**INFORMATION**

=====

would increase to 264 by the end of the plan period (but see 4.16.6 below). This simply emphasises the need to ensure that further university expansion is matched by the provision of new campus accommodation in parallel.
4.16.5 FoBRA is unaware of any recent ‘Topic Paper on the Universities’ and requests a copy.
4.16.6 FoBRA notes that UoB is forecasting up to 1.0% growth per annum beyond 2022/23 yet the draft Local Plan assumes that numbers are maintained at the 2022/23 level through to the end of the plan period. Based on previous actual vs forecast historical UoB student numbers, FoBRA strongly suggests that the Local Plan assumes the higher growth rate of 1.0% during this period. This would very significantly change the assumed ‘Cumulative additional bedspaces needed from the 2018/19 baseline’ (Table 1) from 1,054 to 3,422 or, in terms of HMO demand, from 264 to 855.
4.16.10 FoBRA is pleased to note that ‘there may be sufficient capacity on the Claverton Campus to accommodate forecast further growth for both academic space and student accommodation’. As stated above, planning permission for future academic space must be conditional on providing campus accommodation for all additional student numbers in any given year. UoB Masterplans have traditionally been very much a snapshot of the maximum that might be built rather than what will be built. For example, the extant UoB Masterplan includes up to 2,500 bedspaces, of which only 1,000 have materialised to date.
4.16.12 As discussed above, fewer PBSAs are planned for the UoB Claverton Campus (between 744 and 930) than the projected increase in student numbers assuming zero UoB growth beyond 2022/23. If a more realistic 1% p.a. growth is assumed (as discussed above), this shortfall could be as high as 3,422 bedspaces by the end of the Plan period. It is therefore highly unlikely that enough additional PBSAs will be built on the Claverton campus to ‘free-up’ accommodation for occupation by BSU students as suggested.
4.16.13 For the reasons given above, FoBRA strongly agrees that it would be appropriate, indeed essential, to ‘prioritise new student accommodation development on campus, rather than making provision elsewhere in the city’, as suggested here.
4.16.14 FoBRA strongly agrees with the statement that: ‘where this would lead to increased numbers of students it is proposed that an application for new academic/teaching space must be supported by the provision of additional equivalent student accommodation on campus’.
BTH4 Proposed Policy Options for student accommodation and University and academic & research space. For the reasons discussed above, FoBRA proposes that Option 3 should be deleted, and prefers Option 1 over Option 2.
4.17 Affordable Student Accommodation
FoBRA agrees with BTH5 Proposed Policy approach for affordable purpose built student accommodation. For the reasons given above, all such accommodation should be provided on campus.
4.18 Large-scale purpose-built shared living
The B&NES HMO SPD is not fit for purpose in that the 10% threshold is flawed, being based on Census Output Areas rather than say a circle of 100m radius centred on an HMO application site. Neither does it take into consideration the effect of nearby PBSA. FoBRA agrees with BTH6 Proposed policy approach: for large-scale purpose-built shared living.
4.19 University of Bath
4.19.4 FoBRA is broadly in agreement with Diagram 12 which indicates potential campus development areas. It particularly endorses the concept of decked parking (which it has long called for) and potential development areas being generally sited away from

=====

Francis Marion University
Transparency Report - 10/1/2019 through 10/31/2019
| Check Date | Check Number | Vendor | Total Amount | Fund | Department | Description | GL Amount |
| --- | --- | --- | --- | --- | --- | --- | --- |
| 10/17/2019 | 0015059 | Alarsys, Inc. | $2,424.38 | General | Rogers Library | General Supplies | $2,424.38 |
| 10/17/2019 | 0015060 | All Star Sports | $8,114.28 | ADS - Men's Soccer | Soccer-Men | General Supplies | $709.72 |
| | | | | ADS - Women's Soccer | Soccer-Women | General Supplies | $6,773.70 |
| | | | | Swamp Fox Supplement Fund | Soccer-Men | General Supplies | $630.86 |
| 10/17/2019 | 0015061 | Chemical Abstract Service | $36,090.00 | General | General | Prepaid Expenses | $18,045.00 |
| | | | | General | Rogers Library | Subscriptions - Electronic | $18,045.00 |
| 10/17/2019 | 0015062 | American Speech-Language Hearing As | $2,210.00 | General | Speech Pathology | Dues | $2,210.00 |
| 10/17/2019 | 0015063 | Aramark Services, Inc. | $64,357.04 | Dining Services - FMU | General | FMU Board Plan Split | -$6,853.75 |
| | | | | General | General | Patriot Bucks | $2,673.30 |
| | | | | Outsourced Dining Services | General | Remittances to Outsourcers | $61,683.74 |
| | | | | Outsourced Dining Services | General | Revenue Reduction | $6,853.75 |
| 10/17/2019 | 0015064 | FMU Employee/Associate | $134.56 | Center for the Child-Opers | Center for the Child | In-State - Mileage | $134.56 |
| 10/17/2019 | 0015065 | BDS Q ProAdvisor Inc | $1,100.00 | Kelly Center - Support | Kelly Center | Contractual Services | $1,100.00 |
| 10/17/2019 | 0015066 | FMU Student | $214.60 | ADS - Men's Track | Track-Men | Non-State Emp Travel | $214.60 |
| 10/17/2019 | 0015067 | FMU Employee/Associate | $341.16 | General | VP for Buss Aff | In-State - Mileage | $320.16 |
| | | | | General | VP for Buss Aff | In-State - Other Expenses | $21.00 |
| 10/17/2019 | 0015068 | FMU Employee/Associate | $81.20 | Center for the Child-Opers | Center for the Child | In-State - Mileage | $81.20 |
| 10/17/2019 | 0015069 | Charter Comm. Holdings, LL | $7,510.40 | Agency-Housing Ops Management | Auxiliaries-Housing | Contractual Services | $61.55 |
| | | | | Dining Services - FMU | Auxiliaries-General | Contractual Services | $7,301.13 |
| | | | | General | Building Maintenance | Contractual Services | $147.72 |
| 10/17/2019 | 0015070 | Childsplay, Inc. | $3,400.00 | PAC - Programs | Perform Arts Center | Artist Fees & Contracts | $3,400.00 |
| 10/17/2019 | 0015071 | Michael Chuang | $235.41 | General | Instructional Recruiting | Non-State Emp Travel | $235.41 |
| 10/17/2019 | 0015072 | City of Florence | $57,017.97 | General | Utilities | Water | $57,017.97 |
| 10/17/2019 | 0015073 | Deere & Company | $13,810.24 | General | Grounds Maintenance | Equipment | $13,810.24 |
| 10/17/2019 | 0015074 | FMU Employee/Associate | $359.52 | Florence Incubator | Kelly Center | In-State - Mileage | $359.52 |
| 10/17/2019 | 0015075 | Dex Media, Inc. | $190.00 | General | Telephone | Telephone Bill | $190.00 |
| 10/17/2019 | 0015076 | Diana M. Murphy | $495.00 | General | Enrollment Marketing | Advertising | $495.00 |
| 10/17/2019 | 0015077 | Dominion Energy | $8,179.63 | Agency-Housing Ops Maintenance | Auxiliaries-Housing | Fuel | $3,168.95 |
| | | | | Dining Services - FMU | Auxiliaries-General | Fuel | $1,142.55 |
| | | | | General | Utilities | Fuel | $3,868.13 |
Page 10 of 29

=====

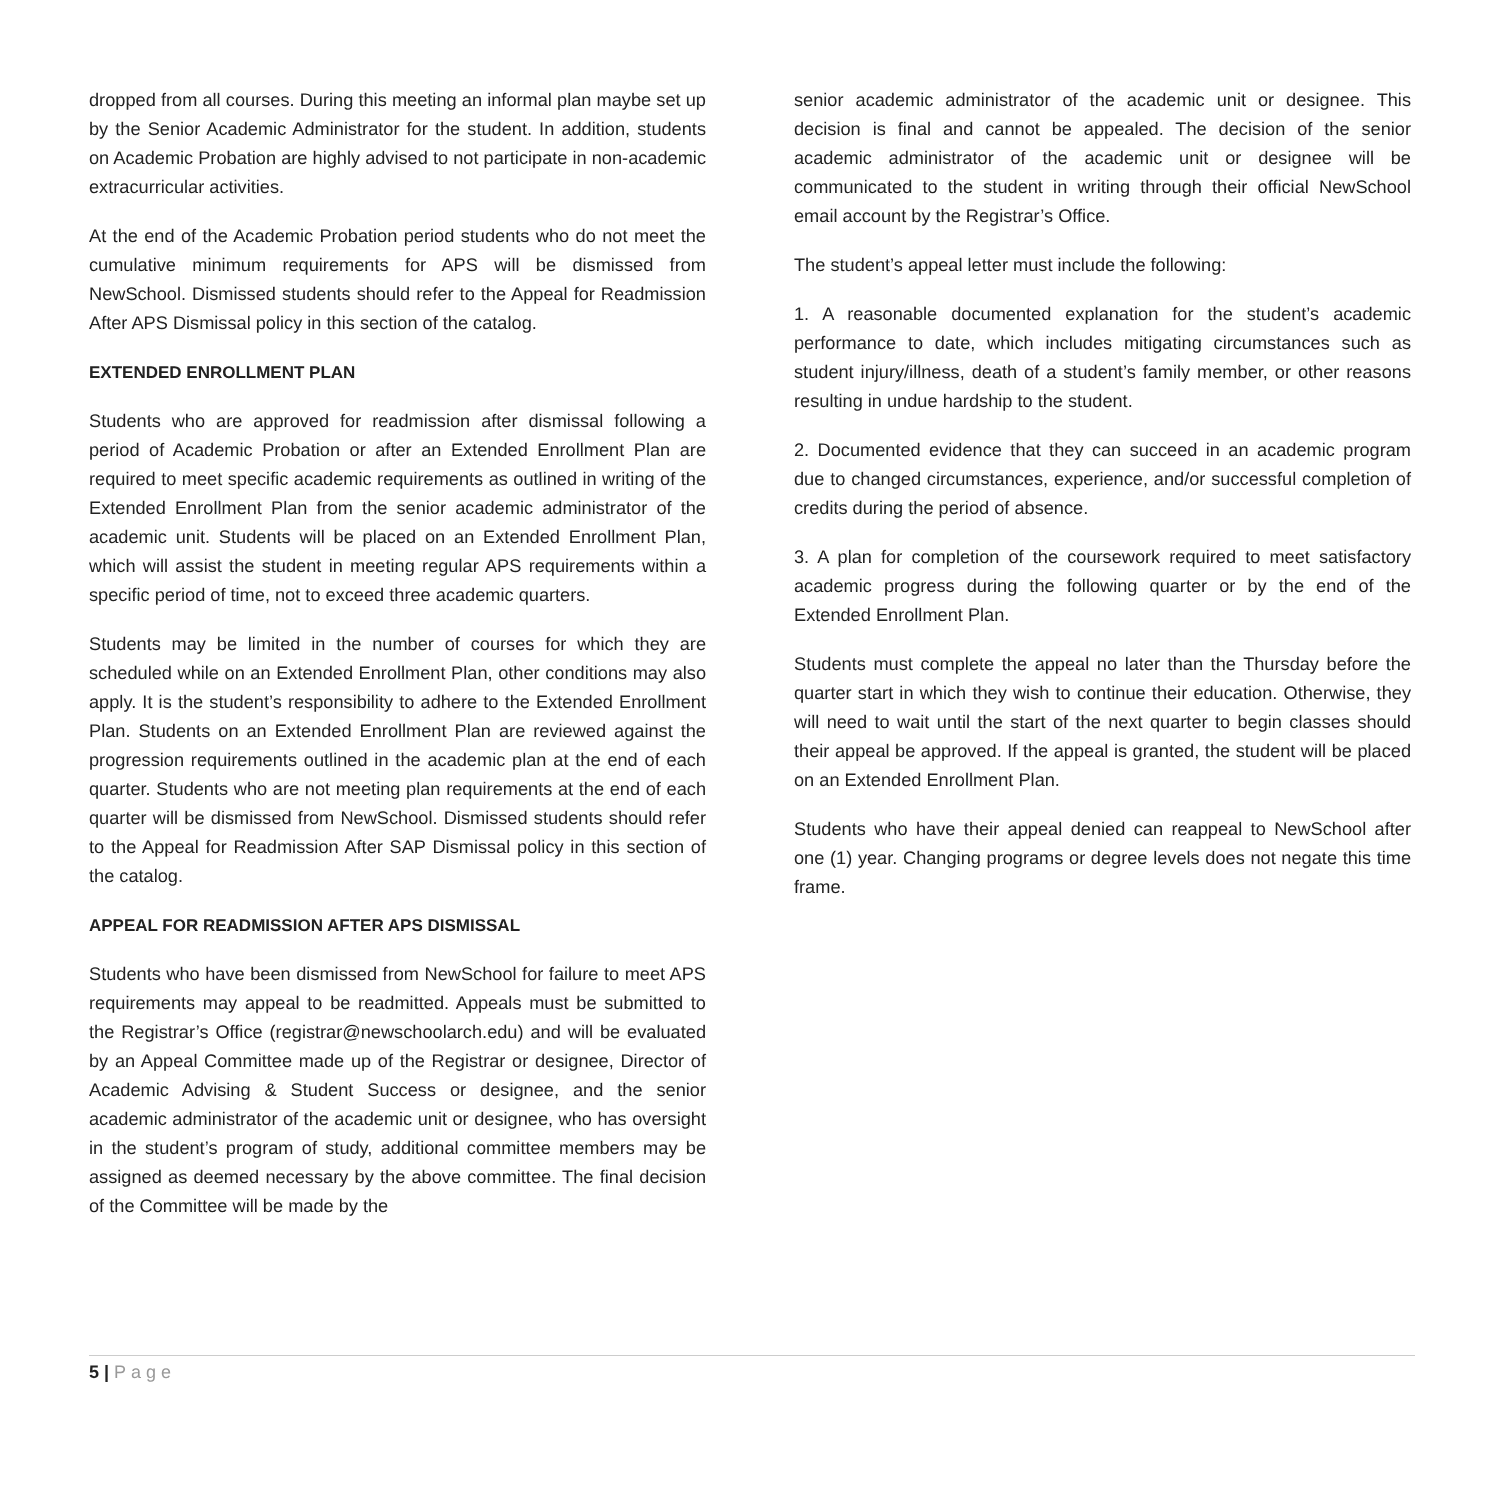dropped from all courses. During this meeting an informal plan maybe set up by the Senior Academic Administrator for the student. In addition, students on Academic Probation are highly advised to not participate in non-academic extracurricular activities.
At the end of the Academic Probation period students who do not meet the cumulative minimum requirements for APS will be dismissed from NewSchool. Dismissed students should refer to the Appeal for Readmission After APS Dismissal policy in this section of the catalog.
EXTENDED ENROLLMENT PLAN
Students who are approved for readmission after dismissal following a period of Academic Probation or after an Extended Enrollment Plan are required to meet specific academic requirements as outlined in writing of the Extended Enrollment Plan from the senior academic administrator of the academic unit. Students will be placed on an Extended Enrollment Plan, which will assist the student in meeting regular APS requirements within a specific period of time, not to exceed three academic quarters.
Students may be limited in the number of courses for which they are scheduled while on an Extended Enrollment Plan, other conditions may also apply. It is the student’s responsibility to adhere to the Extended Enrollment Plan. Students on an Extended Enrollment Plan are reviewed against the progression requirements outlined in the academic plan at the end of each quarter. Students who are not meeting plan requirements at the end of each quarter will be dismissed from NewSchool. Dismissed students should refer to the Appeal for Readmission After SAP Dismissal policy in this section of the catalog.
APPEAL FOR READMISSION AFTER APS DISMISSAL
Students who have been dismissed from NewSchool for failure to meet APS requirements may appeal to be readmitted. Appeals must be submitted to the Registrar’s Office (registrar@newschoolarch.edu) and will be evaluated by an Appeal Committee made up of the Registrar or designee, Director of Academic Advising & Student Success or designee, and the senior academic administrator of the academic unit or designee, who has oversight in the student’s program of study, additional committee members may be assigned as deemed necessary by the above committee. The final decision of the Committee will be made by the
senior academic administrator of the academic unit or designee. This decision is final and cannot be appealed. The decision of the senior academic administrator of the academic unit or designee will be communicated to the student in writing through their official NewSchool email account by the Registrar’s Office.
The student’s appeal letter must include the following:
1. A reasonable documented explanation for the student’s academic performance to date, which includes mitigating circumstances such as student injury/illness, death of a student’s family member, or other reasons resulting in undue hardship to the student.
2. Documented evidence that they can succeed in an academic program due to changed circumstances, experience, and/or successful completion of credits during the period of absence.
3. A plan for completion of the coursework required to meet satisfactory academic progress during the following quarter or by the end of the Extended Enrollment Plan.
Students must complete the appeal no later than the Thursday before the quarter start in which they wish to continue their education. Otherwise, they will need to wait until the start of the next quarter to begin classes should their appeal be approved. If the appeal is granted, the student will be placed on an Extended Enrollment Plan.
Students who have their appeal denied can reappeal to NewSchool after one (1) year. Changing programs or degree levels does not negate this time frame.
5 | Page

=====

**WHAT IS REQUIRED**
Within the material above, output exactly the lines from the one with "Fuel | $3,168.95 |" through the one with "Fuel | $3,868.13 |", end lines included, and nothing besides.

**WRITTEN RESPONSE**
| 10/17/2019 | 0015077 | Dominion Energy | $8,179.63 | Agency-Housing Ops Maintenance | Auxiliaries-Housing | Fuel | $3,168.95 |
| | | | | Dining Services - FMU | Auxiliaries-General | Fuel | $1,142.55 |
| | | | | General | Utilities | Fuel | $3,868.13 |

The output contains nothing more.